Classification according to ICD-10
Q87.8	Other specified congenital malformation syndromes, not elsewhere classified
ICD-10 online (WHO version 2019)

The Börjeson-Forssman Lehmann syndrome ( BFLS ) is an X-linked -rezessiv inherited disease. The patients suffer from an intellectual disability which can be accompanied by epilepsy , malformations of the face, hypogonadism ; In addition, there is usually obesity , a considerable enlargement of the ears and higher eyebrow arches. Adult men may also experience a smaller penis or decreased muscle growth.

The cause of this syndrome is a mutation in the PHF6 gene. Because of the X-linked inheritance, almost only men are affected. Women with one of the two X chromosomes carrying the mutation can show a weak phenotype . Often times, BFL syndrome is mistakenly diagnosed as alcohol embryopathy .

The name of the disease can be traced back to the first description of the disease by Börjeson, Forssman and Lehmann in 1962.

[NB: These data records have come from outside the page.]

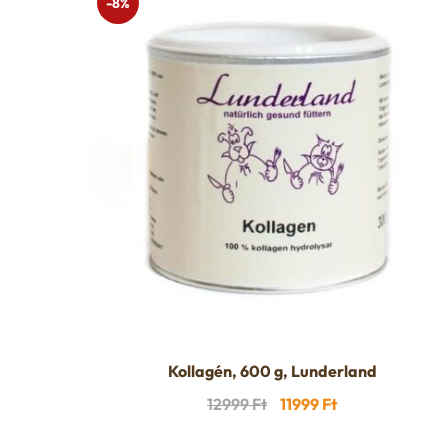
-8%
Kollagén, 600 g, Lunderland
Original
Current
12999
Ft
11999
Ft
price
price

The Wilson-Turner syndrome must be distinguished .

Web links

Case study on BFL syndrome in the pediatric booklet

More about the syndrome of NCBI (English)

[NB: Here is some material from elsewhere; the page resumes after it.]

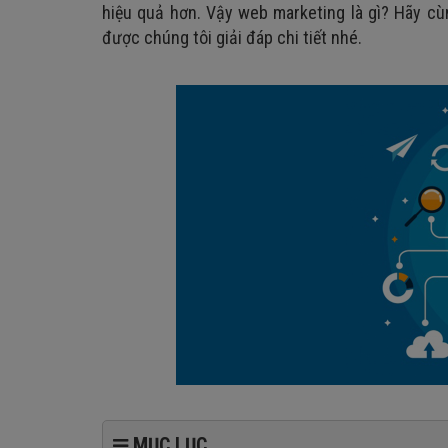
hiệu quả hơn. Vậy web marketing là gì? Hãy cù
được chúng tôi giải đáp chi tiết nhé.
MỤC LỤC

Information from the Ulm University Hospital

Entry on Orphanet

Individual evidence

↑ M. Börjeson, H. Forssman, O. Lehmann: An Xlinked, recessively inherited syndrome characterized by grave mental deficiency, epilepsy, and endocrine disorder. In: Acta Med Scand. (1962) 171, pp. 13-21.

[1] M. Börjeson, H. Forssman, O. Lehmann: An Xlinked, recessively inherited syndrome characterized by grave mental deficiency, epilepsy, and endocrine disorder. In: Acta Med Scand. (1962) 171, pp. 13-21.